▽

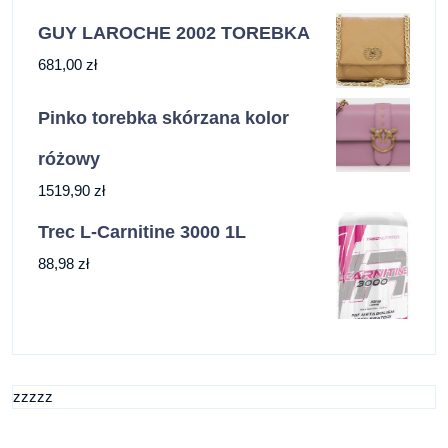
GUY LAROCHE 2002 TOREBKA
681,00
zł
Pinko torebka skórzana kolor
różowy
1519,90
zł
Trec L-Carnitine 3000 1L
88,98
zł
zzzzz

△

▸ YOUR OBJECTIVE:
Please repeat every record above exactly, leaving the pictures out.

▸ TASK SOLUTION:
GUY LAROCHE 2002 TOREBKA
681,00
zł
Pinko torebka skórzana kolor
różowy
1519,90
zł
Trec L-Carnitine 3000 1L
88,98
zł
zzzzz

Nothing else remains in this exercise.